The final chapter describes the critical issues of governance and regulation of new and emerging gene-based technologies, as nations grapple with the consequences of adopting the Cartagena Protocol on Biosafety (CPB). GMOs: Implications for Biodiversity Conservation and Ecological Processes includes an extensive Annex which outlines legal perspectives on the state of GMO governance around the world, with more than 20 examples from nations in Africa, South and Central America, Asia, Australasia, and Europe.
2. Brief Overview and History of Biotechnology; GMOs, Biodiversity, and Ecosystem Functioning
3. Impact of GMOs on Environment and Ecology
4. GMOs: Impact on Genetic Diversity, Gene Flow, and Evolutionary Challenges
5. GM Crops and Agricultural Biodiversity; Impact on Agro-Ecosystem and Farmland Biodiversity
7. Biodiversity and Non-Target Effects of Transgenic Plants; GM Crops and Insect, Honeybee, Butterflies Biodiversity
8. GM Crops and Microbial Biodiversity; Impact on Arbuscular Mycorrhizal Fungi
9. GM Animals: Impact on Biodiversity, Ecosystem, and Bioethical Analysis
10. Genetically Engineered Fish: Impact on Biodiversity, Environment, and Aquaculture
11. Genetically Engineered Insects: Ecological Effect and Disease Control
12. Genetically Modified Microbes: Impact on Ecology, Biodiversity, and Ecosystem Functioning
13. Gene Editing Technology: Impact on Environment, Ecology, and Biodiversity
14. Engineered Gene Drives: Ecological, Environmental, and Social Impacts
15. Emerging Technologies and Application and Genetic Engineering for Biological Conservation, and Species Rescue from Extinction
Anurag Chaurasia, a biotechnologist working with the Indian Council of Agricultural Research (ICAR) Government of India, is a pioneer worker on transgenics/GMOs in the country. He has served as faculty 'Molecular biology and biotechnology' at NRC on Plant Biotechnology, IARI, PUSA, New Delhi, and has established the National Bureau on Agriculturally Important Microorganisms (NBAIM) at Mau, Uttar Pradesh. His opinion articles in Nature journal have been accepted by the government in formulating the GM and New Education Policy of the nation. He has been serving on the board of many reputed journals.

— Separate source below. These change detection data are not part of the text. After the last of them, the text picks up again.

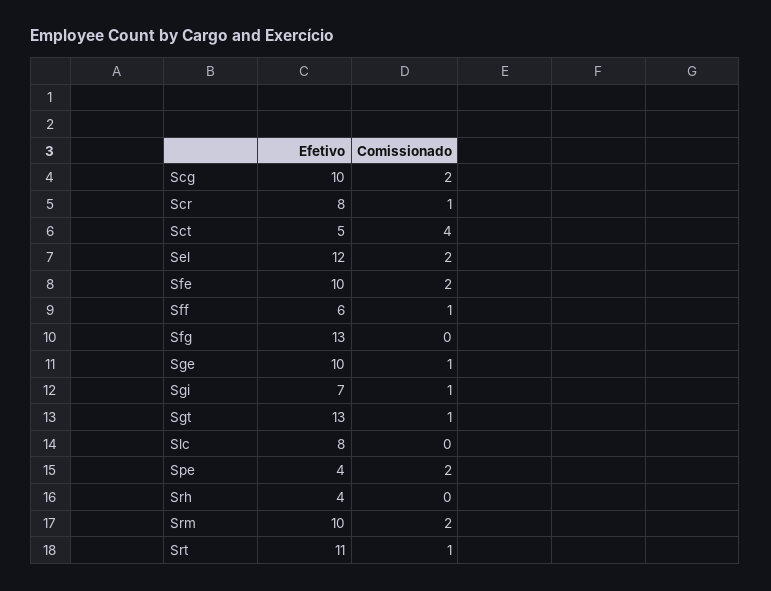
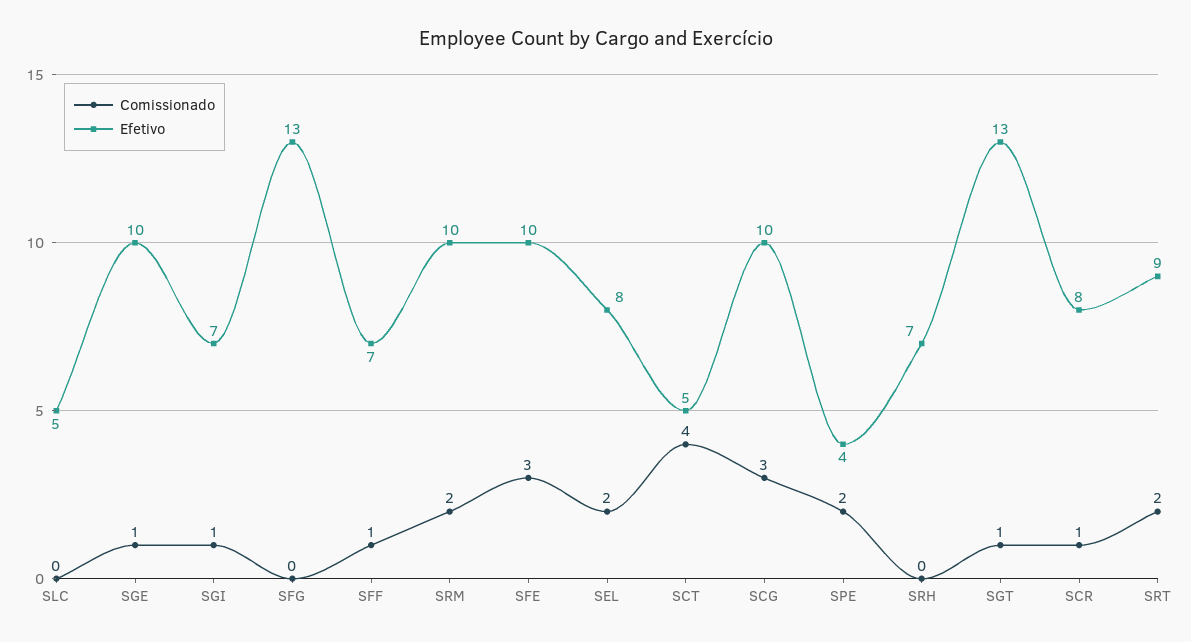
Comissionado, Scg: 2 -> 3
Efetivo, Sel: 12 -> 8
Comissionado, Sfe: 2 -> 3
Efetivo, Sff: 6 -> 7
Efetivo, Slc: 8 -> 5
Efetivo, Srh: 4 -> 7
Efetivo, Srt: 11 -> 9
Comissionado, Srt: 1 -> 2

David L. Hawksworth is a former President of the International Union of Biological Sciences (IUBS), an Honorary President of the International Mycological Association (IMA), the last Director of the International Mycological Institute, and was subsequently employed as a research professor in the Universidad Complutense de Madrid. Primarily a mycologist, but with wide wide-ranging interests in the environment and the natural world, he was involved in the production of sections of the Global Biodiversity Assessment (UNEP 1995), served on working groups of the Scientific Committee on Problems of the Environment (SCOPE), involved in discussions of the risks posed by GMOs in the late 1990s, and has been Editor-in-Chief of Biodiversity and Conservation since 2006. He has authored, edited or co-edited over 50 books, including Advancing Agricultural Production in Africa and Microbial Diversity and Ecosystem Function and served as one of the editors of six editions of the International Code of Nomenclature of Algae, Fungi, and Plants. In 1996 he was appointed Commander of the British Empire (CBE) by HM Queen Elizabeth II for services to science. He lives in Surrey with his wife Patricia Wiltshire, a leading forensic scientist, and both are involved in local politics as independent District Councillors. Currently, he is an Honorary Research Associate at the Royal Botanic Gardens Kew and a Scientific Associate at the Natural History Museum London.
Manoela Pessoa de Miranda has worked at the Secretariat of the United Nations Convention on Biological Diversity for eleven years, initially as a risk assessment and risk management specialist and later as the Head of the Biosafety Unit. Among her responsibilities under the Convention, she facilitated a number of technical and intergovernmental science-policy dialogues and negotiations on issues such as synthetic biology and environmental risk assessment of genetically modified organisms. She is has a PhD in molecular biology and a Master degree in agriculture.